The published MOSOF uses a 3D measure that also weights reliability — pure 2D heuristics will pick a slightly different knee on the same front. That is a known property; the reference impl reports both, and downstream the canonical Pareto dataset on this site carries the published 3D knee explicitly in metadata so the page renders the right one.
The point of a reference implementation is to make the method legible — not to reproduce the published numbers down to the last decimal.
06 What you get back
Run it. On a laptop, NSGA-II converges in about five seconds. Output:
Candidate pool: 32 sensors across 4 subsystems Pareto front: 100 non-dominated suites Knee suite: size = 17 sensors performance= 0.767 (normalised NDCI coverage) cost = $50.5k MTBF = 23 kh Knee composition: Engine 2 Fuel 3 EPS 5 ECS 7 Wrote pareto_front.csv (100 suites).

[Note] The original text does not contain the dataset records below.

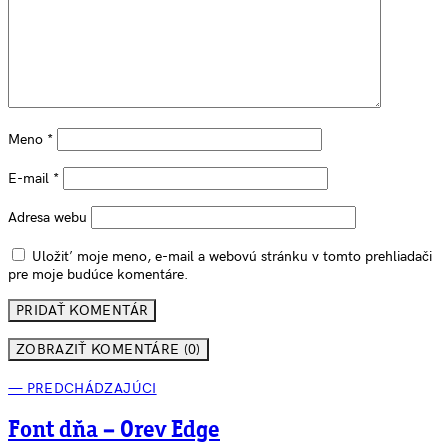
Meno
*
E-mail
*
Adresa webu
Uložiť moje meno, e-mail a webovú stránku v tomto prehliadači
pre moje budúce komentáre.
ZOBRAZIŤ KOMENTÁRE (0)
— PREDCHÁDZAJÚCI
Font dňa – Orev Edge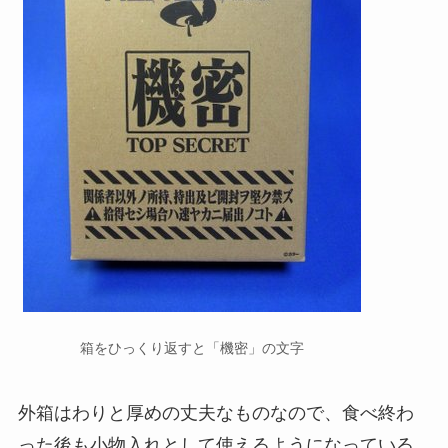
箱をひっくり返すと「機密」の文字
外箱はわりと厚めの丈夫なものなので、食べ終わ
った後も小物入れとして使えるようになっている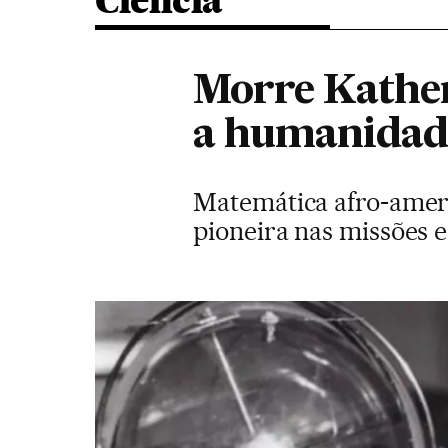
Ciência
Morre Kather
a humanidade
Matemática afro-americ
pioneira nas missões 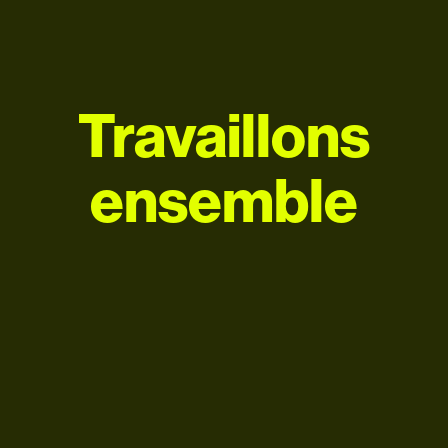
Travaillons
ensemble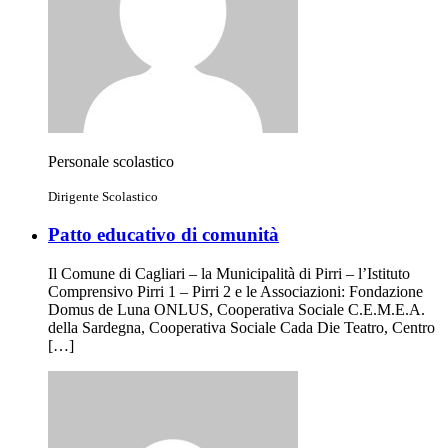
Personale scolastico
Dirigente Scolastico
Patto educativo di comunità
Il Comune di Cagliari – la Municipalità di Pirri – l’Istituto
Comprensivo Pirri 1 – Pirri 2 e le Associazioni: Fondazione
Domus de Luna ONLUS, Cooperativa Sociale C.E.M.E.A.
della Sardegna, Cooperativa Sociale Cada Die Teatro, Centro
[…]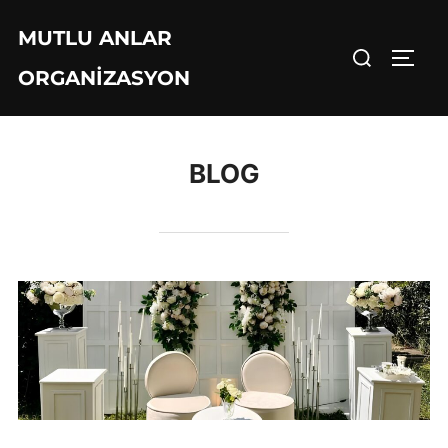
İçeriğe
MUTLU ANLAR
geç
Aranacak
YAN 
ORGANIZASYON
içerik:
BLOG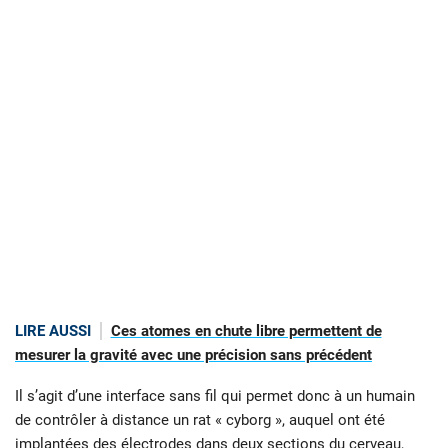
LIRE AUSSI
Ces atomes en chute libre permettent de
mesurer la gravité avec une précision sans précédent
Il s’agit d’une interface sans fil qui permet donc à un humain
de contrôler à distance un rat « cyborg », auquel ont été
implantées des électrodes dans deux sections du cerveau,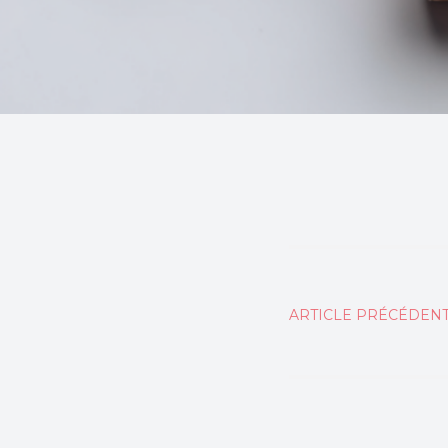
Naviga
ARTICLE PRÉCÉDEN
de
l’articl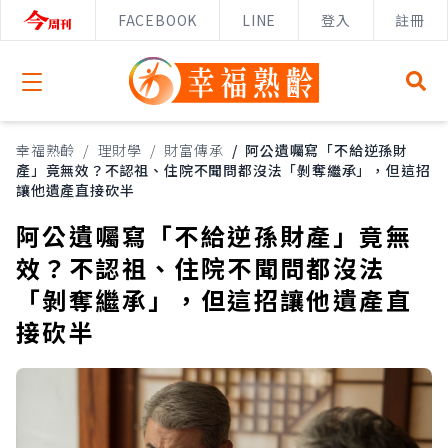
FACEBOOK
LINE
登入
註冊
Open menu
幸福熟齡
/
理財學
/
財富傳承
/
阿公遺囑寫「不給逆孫財
產」竟無效？不認祖、住院不聞問都沒法「剝奪繼承」，但這招
讓他遺產直接砍半
阿公遺囑寫「不給逆孫財產」竟無
效？不認祖、住院不聞問都沒法
「剝奪繼承」，但這招讓他遺產直
接砍半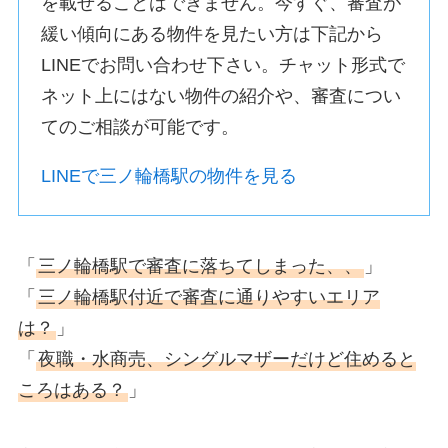
を載せることはできません。今すぐ、審査が
緩い傾向にある物件を見たい方は下記から
LINEでお問い合わせ下さい。チャット形式で
ネット上にはない物件の紹介や、審査につい
てのご相談が可能です。
LINEで三ノ輪橋駅の物件を見る
「
三ノ輪橋駅で審査に落ちてしまった、、
」
「
三ノ輪橋駅付近で審査に通りやすいエリア
は？
」
「
夜職・水商売、シングルマザーだけど住めると
ころはある？
」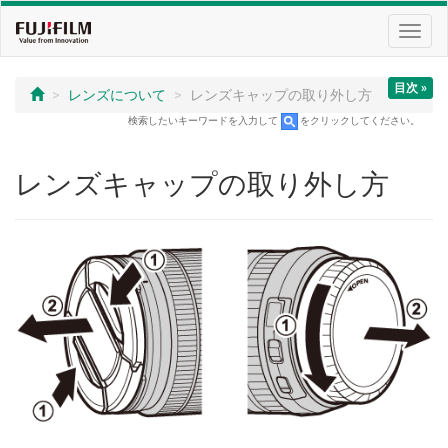
Toggl
navig
目次 »
レンズについて
レンズキャップの取り外し方
検索したいキーワードを入力して
をクリックしてください。
レンズキャップの取り外し方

The published runs land closer to 12 sensors at performance ≈ 0.69 (Engine 5, Fuel 2, EPS 2, ECS 3) — that is the canonical knee.3Suslu, Ali, Jennions (2026), Section 4. The 12-sensor knee is the headline result of the cross-subsystem case. The reference impl's knee is larger because the synthetic pool's cost-to-NDCI ratio is more permissive than the published pool's. Tightening that ratio shrinks the knee back. The shape of the front is faithful; the exact knee composition depends on the pool you seed.
07 What this isn't
This is not the production MOSOF code. The production version has a high-fidelity Simulink-based fault simulator behind the NDCI evaluator, validation against thesis Table 4-5 with repeated nested cross-validation, sensor-failure models inside the reliability term, and per-subsystem constraints that the reference impl does not enforce. The papers describe what those add. The point of the reference impl is to make the method legible — what the GA is doing, what the three objectives are, how the knee gets picked — without the reader having to read the simulator first.
If you want to extend it: the most useful next step is replacing the synthetic NDCI per sensor with the real 12×18 matrix from /data/ndci-matrix.json and re-running. The ndci-calculator sibling repo already loads that matrix; lifting its ndci_per_sensor function into MOSOF's fitness gives you a front that lives much closer to the published numbers.
From there: the prior over fault subsystems becomes a real knob (the stakeholder-aware axis), the cost model can pull in per-family installation overheads, and the constraints can encode per-subsystem coverage minima. None of those changes the 100-line core. They change what the 100 lines are scoring.
Endnotes
- Suslu, B., Ali, F., & Jennions, I. K. (2025). NDCI Integration to Multi-Objective Sensor Optimisation Framework — An ECS Case. Sensors, 25(9), 2661. DOI: 10.3390/s25092661. ⸻ Suslu, B., Ali, F., & Jennions, I. K. (2026). MOSOF with NDCI: A Cross-Subsystem Evaluation of an Aircraft for an Airline Case Scenario. Sensors, 26(1), 160. DOI: 10.3390/s26010160.
- The dataset is on this site at /data/ndci-matrix.json with provenance notes attached. Per the metadata: fault list and sensor list are from thesis Table 4-1 and Section 3.4; per-cell NDCI values are synthesised against the published qualitative rankings because the original CSV is not in the PDF text layer.
- Suslu, B., Ali, F., & Jennions, I. K. (2026). Section 4 and Table 4-5. The 12-sensor knee at NDCI 0.69 / $36k / 145 kh MTBF is the headline of the cross-subsystem case.